Beemiller’s love for the Navy was expressed during her stay at Balboa, where she helped a Navy Corpsman organize and submit a STA-21 package; re-enlisted a Navy Corpsman for their final four-years; presented a Navy and Marine Corps Commendation Medal and served as promoting officer for two Navy Lieutenants.

When Beemiller joined a family of warfighters, called the U.S. Navy, she also joined a family that would step-up and help fight her newest battle.

“NOAC’s CO, XO and SEL acted fast and communicated early to Commander, Naval Meteorology and Oceanography Command (CNMOC) to secure required paperwork and procedures, while Navy Personnel Command made sure I was informed of options for treatment locations, and how to navigate those choices to fit my family,” said Beemiller. “Fleet Weather Center-San Diego has balanced giving me the space and time to heal with a workload that allows me to contribute.”

As a Navy Lieutenant stationed at FWC-SD, Beemiller is responsible for providing weather advisory service for safety and damage avoidance to DoD, service and foreign vessels; and spanning long-range planning to in-transit surveillance throughout the Navy’s Third, Seventh and Fifth Fleets as a Ship Routing Officer.

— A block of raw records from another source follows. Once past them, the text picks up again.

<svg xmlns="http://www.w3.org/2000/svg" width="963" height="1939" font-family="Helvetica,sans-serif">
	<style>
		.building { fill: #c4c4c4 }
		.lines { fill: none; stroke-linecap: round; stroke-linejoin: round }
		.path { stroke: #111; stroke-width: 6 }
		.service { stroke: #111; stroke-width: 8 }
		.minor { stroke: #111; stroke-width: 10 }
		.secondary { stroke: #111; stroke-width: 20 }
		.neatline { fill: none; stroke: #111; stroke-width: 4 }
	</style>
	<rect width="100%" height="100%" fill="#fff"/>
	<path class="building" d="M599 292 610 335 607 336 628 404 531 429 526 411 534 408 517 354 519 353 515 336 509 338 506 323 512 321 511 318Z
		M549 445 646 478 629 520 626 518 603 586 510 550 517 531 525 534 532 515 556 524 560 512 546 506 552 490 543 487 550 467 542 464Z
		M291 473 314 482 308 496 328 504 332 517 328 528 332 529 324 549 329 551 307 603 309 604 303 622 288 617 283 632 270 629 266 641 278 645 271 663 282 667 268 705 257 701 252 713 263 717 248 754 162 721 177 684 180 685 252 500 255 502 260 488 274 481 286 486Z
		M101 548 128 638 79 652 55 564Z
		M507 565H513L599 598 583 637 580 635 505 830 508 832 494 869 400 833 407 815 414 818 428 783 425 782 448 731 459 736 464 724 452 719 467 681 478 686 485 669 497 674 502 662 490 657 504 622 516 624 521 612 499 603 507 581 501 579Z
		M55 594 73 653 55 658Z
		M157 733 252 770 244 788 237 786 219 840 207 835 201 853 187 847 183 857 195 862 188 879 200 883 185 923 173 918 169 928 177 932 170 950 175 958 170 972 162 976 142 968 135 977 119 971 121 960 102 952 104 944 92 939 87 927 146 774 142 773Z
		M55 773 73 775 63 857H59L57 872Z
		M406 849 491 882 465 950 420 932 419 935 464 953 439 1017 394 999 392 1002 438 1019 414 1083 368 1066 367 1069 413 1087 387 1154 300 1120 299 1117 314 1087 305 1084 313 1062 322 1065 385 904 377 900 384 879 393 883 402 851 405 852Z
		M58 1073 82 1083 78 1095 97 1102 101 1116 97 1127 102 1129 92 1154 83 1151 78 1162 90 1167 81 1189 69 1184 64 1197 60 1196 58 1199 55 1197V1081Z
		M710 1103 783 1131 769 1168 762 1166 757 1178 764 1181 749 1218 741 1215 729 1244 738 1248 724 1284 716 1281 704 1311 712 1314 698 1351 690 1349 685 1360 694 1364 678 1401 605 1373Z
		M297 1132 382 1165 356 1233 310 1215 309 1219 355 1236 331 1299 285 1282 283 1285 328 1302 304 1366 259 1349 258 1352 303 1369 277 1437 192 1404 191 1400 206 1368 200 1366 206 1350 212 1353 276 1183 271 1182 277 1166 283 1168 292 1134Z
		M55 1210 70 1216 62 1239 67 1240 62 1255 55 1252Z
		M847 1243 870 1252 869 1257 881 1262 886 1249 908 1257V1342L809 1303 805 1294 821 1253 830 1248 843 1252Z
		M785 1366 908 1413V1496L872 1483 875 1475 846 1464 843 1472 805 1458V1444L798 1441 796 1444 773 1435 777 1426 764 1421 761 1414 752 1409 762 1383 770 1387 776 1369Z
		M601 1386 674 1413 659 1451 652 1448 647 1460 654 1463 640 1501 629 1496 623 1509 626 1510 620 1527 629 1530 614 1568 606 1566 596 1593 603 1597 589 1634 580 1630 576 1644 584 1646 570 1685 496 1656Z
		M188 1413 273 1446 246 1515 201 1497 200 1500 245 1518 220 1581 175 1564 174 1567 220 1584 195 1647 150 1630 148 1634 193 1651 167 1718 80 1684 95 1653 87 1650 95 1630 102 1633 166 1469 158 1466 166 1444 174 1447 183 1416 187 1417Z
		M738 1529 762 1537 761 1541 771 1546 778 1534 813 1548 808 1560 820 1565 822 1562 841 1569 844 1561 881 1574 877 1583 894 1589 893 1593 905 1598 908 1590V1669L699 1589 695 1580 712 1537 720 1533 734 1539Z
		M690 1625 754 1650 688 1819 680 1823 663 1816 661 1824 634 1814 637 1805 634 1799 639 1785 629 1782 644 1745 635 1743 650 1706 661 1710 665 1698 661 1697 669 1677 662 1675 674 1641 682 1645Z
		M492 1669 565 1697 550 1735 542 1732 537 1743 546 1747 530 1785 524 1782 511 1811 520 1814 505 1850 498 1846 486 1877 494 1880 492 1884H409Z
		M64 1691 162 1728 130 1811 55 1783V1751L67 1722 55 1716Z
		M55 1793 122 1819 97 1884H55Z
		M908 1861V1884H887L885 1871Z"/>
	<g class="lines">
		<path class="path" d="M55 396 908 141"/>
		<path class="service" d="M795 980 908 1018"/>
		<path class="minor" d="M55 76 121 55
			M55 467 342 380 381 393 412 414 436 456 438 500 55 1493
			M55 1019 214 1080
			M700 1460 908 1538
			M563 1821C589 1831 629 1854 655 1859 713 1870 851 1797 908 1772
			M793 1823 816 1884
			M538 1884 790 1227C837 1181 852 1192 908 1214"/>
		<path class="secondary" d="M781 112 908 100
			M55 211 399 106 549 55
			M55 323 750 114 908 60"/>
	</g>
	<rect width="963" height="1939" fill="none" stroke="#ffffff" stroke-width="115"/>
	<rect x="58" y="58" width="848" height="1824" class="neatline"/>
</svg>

Beemiller’s entire family and network of friends and Sailors helped her through a serious health milestone, and persevere with grace.

“From RADM John A. Okon, former CNMOC, through the Chief’s mess and to the Deckplates, I’ve never felt like a cancer patient, like I was different - just a cared for member of the Navy METOC team!”

U.S. Naval Meteorology and Oceanography Command directs and oversees more than 2,500 globally-distributed military and civilian personnel who collect, process and exploit environmental information to assist Fleet and Joint Commanders in all warfare areas to make better decisions, based on assured environmental information, faster than the adversary.